== Selected passage ==
======
Silva SciDAV: Not really an acronym · Technology and Tools · R environments and argument passing

R environments and argument passing

Publication date: Jul 23, 2009 6:38:44 PM

(or, My God!  It's full of LISP!)

This article presupposes a reasonable knowledge of the R statistical programming environment. I highly recommend it, but you're not going to learn the basics here! I will, however, attempt to shed some light on some technical issues you might run into when scripting with formula objects. This would most likely be for model fitting and plotting using the excellent lattice package, but I'd be happy to hear about other applications. The only reason I'm writing about this is because I have not seen any coherent explanation of this stuff anywhere.  If you know of a better write-up somewhere, please let me know!

So, I've finally been driven to write something on this sciencey-blog thing I've been planning, because I just finished something that is so derned complicated that if I don't write it down now, I'm afraid I'll forget it. First off, here's a short list of functions that can melt your brain while writing R code:

environment
eval / substitute
parse / deparse
function

I know what you're thinking: "function! I use function all the time!" And of course I do too.  In particular, I write lots of functions for exploratory data analysis.  Let's say I have lots of data frames that I can load from different files, and I have some data pre-processing I'd like to do.  So, I write a little pre-process and plot function like this:

library(lattice)

breakme <- function(df, fo=y ~ x) {
    # I know that first row is garbage
    modified.df <- df[-1,]
    # I also want to compute some things here to label my data
    modified.df$big <- modified.df$y > 1

    xyplot(fo, modified.df, groups=modified.df$big, auto.key=T)
}

Now, when I pass in a data frame, I get a nice little plot.  For those of you copy-pasting at home:

my.df <- data.frame(y=c(100, 0.2, 0.3, 1.4, 1.3), x=c(1000, 1, 2, 1, 2))
breakme(my.df)

This makes a nice little plot, coloring the larger and smaller y-values differently and avoiding that nasty big first point. But, let's say I wanted to swap my axes, like so:

breakme(my.df, x ~ y)

R says, "Error in eval(expr, envir, enclos) : object 'modified.df' not found," and I spend many hours wrapping my head around the problem.
======
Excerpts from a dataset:

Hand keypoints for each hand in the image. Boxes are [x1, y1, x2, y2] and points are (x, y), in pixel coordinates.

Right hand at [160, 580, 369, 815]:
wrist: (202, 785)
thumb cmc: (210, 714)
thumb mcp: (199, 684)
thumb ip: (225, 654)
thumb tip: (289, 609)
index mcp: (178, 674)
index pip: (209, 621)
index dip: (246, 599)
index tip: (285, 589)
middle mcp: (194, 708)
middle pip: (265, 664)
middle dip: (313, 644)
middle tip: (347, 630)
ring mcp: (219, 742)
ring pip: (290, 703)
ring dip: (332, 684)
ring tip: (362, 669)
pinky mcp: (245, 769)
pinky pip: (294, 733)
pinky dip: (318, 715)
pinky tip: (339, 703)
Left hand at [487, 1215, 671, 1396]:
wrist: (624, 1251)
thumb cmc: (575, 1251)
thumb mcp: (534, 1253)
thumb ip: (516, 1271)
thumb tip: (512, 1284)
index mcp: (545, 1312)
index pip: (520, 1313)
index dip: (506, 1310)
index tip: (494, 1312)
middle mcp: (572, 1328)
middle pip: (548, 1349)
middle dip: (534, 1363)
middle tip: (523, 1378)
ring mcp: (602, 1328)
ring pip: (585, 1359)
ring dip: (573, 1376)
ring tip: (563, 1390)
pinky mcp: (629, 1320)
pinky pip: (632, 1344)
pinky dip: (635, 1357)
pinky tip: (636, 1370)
======
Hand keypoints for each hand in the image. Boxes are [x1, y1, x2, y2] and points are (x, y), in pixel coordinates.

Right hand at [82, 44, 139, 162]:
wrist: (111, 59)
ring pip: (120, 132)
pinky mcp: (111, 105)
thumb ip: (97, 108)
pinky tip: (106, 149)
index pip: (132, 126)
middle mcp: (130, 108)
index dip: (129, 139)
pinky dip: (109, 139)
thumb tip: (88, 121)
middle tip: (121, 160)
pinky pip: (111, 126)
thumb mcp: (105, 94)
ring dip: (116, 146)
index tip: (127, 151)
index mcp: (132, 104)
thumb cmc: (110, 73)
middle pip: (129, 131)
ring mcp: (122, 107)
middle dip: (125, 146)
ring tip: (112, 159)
======
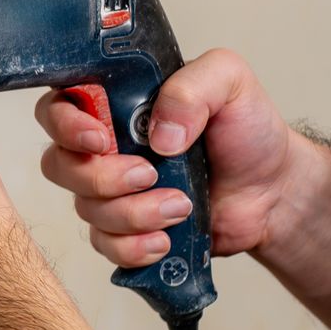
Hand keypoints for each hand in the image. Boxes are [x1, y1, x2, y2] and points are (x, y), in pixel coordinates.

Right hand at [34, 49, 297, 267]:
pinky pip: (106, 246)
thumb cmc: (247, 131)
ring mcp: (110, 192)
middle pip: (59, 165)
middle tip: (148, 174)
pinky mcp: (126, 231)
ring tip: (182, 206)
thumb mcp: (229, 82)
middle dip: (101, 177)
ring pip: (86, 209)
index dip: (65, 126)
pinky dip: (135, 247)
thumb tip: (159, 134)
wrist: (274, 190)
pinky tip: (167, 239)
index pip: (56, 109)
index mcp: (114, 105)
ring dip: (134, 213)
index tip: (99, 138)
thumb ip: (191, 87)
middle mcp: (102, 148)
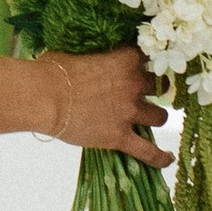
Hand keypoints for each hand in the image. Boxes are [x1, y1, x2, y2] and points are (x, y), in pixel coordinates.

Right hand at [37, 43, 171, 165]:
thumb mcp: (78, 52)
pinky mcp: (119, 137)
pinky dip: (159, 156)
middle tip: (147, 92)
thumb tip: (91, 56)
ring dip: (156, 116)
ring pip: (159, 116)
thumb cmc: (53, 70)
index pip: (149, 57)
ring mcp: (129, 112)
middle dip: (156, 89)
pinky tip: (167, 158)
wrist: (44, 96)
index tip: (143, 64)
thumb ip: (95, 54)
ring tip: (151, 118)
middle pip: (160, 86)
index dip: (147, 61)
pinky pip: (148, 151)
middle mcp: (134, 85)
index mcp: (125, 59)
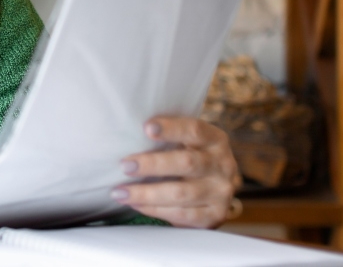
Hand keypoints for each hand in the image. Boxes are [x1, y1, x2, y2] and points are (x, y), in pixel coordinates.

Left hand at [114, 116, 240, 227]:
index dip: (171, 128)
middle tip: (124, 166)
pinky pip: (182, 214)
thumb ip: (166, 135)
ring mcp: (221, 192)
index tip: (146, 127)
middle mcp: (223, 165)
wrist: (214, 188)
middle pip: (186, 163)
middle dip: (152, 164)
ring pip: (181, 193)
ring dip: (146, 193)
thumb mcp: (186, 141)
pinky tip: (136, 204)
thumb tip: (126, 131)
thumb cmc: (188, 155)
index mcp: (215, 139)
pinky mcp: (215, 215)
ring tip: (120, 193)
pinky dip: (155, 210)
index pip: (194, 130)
======
== Check your understanding ==
A - Reproduce everything from "breakme <- function(df, fo=y" down to "breakme(my.df)" in the post on R environments and argument passing.
B - In the post on R environments and argument passing, which package does the writer call excellent for model fitting and plotting?

== Results for each task ==
A -
breakme <- function(df, fo=y ~ x) {
    # I know that first row is garbage
    modified.df <- df[-1,]
    # I also want to compute some things here to label my data
    modified.df$big <- modified.df$y > 1

    xyplot(fo, modified.df, groups=modified.df$big, auto.key=T)
}

Now, when I pass in a data frame, I get a nice little plot.  For those of you copy-pasting at home:

my.df <- data.frame(y=c(100, 0.2, 0.3, 1.4, 1.3), x=c(1000, 1, 2, 1, 2))
breakme(my.df)

B - The lattice package.